The long-running fight for control of the Alabama Democratic Party will be back in a courtroom Tuesday, as a federal judge hears a new/old challenge to a change in party bylaws that resulted in a leadership change in 2019. A hearing in the case is set for 10 a.m. Tuesday in front of U.S. District Judge Austin Huffaker.
Former top ADP members Janet May and Randy Kelley filed suit earlier this year claiming that the bylaws changes violated a 1991 consent decree requiring that ADP’s Black caucus, the Alabama Democratic Caucus, maintain a certain level of representation within ADP. Kelley and May say in their lawsuit that the changes violate the Voting Rights Act and the consent decree because they were passed with the intent of diluting the Black vote.
Current ADP chairman Chris England, who is the named defendant in the lawsuit, said in a response that the changes didn’t dilute Black representation, as 62.8 percent of the party’s current executive committee is Black — the same percentage as prior to the changes.
Additionally, England is the party’s first Black chairperson.
However, ADP did alter its bylaws to bring the party more in line with the national bylaws by recognizing other minority groups and granting those groups voting status within the SDEC. Included in those groups are LGBTQ people, Asians and young people.

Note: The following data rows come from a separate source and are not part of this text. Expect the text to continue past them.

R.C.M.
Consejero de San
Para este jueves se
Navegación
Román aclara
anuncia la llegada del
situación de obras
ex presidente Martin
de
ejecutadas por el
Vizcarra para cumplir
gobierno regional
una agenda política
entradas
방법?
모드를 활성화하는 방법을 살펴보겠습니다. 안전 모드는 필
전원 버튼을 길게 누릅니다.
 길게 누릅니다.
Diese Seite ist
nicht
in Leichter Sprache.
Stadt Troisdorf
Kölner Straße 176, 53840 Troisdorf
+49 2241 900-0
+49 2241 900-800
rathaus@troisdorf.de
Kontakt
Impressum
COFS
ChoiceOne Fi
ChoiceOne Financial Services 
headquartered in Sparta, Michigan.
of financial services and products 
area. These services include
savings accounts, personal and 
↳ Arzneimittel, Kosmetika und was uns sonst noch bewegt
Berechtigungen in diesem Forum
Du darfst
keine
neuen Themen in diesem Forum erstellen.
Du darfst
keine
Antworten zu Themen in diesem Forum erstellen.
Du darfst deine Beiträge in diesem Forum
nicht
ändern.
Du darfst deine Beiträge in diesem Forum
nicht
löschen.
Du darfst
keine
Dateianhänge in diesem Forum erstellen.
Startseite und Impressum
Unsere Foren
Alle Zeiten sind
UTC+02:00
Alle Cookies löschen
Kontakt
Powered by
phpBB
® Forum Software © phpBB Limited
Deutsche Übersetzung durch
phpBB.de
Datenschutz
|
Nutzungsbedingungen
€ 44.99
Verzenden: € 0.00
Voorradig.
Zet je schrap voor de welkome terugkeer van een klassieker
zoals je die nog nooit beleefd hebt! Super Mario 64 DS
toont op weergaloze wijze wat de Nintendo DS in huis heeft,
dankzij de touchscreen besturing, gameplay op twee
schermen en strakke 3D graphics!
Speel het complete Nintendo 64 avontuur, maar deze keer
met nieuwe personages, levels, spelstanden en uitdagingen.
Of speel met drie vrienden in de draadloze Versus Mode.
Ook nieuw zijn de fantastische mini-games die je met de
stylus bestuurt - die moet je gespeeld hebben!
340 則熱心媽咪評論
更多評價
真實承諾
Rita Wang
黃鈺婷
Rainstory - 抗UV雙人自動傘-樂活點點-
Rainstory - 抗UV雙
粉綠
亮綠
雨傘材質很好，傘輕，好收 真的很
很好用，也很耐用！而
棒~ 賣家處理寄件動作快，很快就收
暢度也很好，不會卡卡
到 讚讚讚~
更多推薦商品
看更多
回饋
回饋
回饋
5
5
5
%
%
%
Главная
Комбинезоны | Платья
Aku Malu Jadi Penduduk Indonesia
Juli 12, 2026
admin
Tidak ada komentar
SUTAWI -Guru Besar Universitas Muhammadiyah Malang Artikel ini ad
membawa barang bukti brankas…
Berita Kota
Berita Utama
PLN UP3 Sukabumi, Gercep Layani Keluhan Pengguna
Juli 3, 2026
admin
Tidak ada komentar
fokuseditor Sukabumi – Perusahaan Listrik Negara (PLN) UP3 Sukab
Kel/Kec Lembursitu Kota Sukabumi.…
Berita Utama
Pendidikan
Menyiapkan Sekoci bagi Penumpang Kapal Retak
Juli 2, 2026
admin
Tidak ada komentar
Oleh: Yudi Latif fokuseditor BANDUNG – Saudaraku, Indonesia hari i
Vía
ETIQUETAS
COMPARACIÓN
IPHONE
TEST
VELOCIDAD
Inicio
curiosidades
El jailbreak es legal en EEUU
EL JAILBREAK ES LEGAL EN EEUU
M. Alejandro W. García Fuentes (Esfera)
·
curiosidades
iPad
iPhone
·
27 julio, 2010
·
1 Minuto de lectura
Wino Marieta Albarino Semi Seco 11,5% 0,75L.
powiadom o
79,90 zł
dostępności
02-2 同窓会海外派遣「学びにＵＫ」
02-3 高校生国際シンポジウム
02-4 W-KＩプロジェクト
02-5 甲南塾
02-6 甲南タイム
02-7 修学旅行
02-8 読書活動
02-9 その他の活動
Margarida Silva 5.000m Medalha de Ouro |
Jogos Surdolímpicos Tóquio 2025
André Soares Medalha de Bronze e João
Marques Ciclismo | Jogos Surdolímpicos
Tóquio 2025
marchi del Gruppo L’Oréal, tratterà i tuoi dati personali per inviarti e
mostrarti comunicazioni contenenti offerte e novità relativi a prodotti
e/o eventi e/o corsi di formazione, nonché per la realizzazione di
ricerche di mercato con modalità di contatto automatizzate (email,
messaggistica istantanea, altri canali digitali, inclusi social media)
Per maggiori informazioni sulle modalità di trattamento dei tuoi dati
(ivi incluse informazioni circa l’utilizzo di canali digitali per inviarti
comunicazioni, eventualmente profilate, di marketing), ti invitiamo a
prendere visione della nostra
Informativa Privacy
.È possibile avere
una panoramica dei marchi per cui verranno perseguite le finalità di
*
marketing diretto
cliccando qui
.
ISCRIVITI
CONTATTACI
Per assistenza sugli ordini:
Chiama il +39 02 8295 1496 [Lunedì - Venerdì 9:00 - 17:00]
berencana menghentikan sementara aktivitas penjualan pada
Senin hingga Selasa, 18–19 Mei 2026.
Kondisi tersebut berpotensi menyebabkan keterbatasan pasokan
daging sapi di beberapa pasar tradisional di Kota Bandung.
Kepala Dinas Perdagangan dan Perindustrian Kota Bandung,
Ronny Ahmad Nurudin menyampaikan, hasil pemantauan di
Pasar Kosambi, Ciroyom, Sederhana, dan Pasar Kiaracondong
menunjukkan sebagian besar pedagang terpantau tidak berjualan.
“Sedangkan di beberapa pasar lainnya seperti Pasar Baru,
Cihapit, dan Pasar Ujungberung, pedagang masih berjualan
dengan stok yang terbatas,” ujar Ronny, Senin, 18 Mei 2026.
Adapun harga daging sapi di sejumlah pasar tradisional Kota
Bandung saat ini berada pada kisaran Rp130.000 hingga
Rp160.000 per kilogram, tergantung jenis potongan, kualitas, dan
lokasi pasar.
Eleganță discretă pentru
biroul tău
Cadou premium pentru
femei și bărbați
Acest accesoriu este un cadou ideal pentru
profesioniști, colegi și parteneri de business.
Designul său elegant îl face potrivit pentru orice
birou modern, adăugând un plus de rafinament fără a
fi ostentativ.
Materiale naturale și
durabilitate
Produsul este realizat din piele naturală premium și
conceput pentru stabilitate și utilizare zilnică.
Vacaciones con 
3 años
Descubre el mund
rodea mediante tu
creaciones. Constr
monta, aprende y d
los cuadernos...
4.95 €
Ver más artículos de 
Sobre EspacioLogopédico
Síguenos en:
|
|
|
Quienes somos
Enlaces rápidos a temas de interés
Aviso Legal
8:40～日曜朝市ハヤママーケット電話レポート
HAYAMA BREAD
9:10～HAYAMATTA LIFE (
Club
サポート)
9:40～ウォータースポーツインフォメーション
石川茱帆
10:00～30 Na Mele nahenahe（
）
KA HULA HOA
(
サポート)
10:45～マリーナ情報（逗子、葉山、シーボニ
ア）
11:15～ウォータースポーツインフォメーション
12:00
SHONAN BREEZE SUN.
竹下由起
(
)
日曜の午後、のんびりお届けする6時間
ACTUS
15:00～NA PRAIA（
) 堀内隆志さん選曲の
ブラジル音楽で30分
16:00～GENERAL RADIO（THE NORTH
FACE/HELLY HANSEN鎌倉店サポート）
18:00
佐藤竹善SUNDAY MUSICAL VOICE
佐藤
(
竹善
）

That influx of new voters, many of whom are Black, shifted the power balance away from one man — ADC chairman Joe Reed, who had for years been able to hand-select the ADP chairperson and executives. While such a setup was once a benefit for ADP, when Reed was a top official at the Alabama Education Association and the AEA was the biggest political player in the state, when Republicans took over by riding a national wave, AEA and Reed were squeezed out. And ADP suffered significant losses along the way.
By the time the DNC began pushing for a major overhaul in Alabama — thanks to a shove from then-Sen. Doug Jones — ADP was essentially broke, hadn’t won a statewide race in years and was overrun with in-fighting.
The new minority voters mostly joined up with the so-called reform caucus within ADP and elected new leadership — pushing Nancy Worley out in favor of England. With the new leadership came new hope and more money.
Since that change, however, England and others in the new leadership of the party believed that they had mostly mended their relationship with Reed and his biggest supporters. The lawsuit filed by Kelley and May caught many of them off guard.
And now, thousands of dollars will be spent again to re-litigate a fight that has been lost multiple times, with no clear objective in sight. Even if May and Kelley are successful, and Reed and the ADC are restored to power in some way, the DNC has made it clear that it won’t support an ADP that operates under such a voting structure — particularly one that fails to recognize, in 2021, that groups other than Blacks are minority voters.
Without that DNC support, and with donors within the state so clearly disenchanted by the old ADP leadership, it’s hard to imagine a pathway to relevancy for that ADP.